In response, Hall said the agency has taken a “blended approach” to road paving to “try to address some of the worst-of-the-worst (roads),” while at the same time spending money on roads that are in “fair” condition, contending that ignoring those roads now will cost more in the long run to repair.
DOT officials have said that 80 percent of the state’s 42,000 miles of roads needs to be resurfaced or rebuilt.
Hall stressed during the meeting that her agency uses “an analytical – not a political – process for identifying, selecting and picking projects … based on objective, quantifiable criteria.” DOT, however, has not responded to written questions submitted by The Nerve on June 15 asking for, among other things:
- The specific criteria used to determine what “pavements” and “safety” projects are included on the agency’s online IMTF project list, and who determines what projects are selected;
- Details on the types of work to be done for the “pavements” and “safety” projects;
- Why the projects list is updated monthly instead of being finalized at some point; and
- Why there are hundreds of miles of identified projects with zero listed “committed” amounts.
DOT calling shots
As of May 31, the 10 counties with the biggest total “committed” amounts (in millions) were as follows: Lexington ($61.2), Greenville ($19.5), Lancaster ($13), Chesterfield ($12.6), Richland ($12.5), Anderson ($11.6), Florence ($11.5), Horry ($14.97), Orangeburg ($11.42), and Spartanburg ($11.1).
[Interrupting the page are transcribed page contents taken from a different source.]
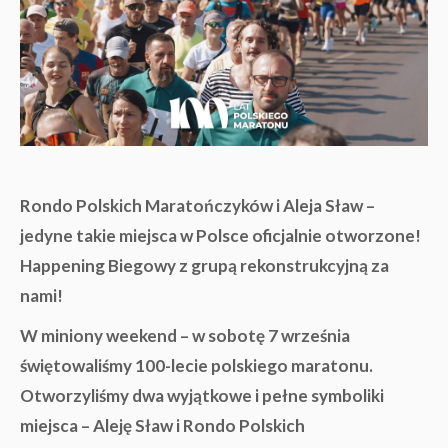
Rondo Polskich Maratończyków i Aleja Sław –
jedyne takie miejsca w Polsce oficjalnie otworzone!
Happening Biegowy z grupą rekonstrukcyjną za
nami!
W miniony weekend – w sobotę 7 września
świętowaliśmy 100-lecie polskiego maratonu.
Otworzyliśmy dwa wyjątkowe i pełne symboliki
miejsca – Aleję Sław i Rondo Polskich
The $381 million in total projects statewide jumped by 124 percent compared to the IMTF list as of Jan. 31, The Nerve’s review found.
The Nerve last week contacted officials in seven counties that had among the largest increases (at least $5 million) in overall “committed” amounts from January through May. Of the three counties that responded – Edgefield, Horry and Lancaster – each said DOT selected the projects for their respective counties.
Asked about a 5.29-mile stretch of S.C. 903 in Lancaster County – the longest identified stretch in that county under the “Pavements” section of the IMTF list – Jeff Catoe, the county’s public works director, couldn’t say whether it was in poor condition. The total overall “committed” project amount in the county skyrocketed from less than $89,000 as of Jan. 31 to about $13.1 million as of May 31 – with no explanation.
“Most of the projects (on the IMTF) list … I don’t have much knowledge of because those are state roads,” he said.
But Catoe knows the importance of the S.C. 903 stretch to the state’s tourism industry.
“That is probably the No. 1 way to Myrtle Beach for half of this part of the region,” he said. “It sounds like that long of a stretch would be a resurfacing or repaving project.”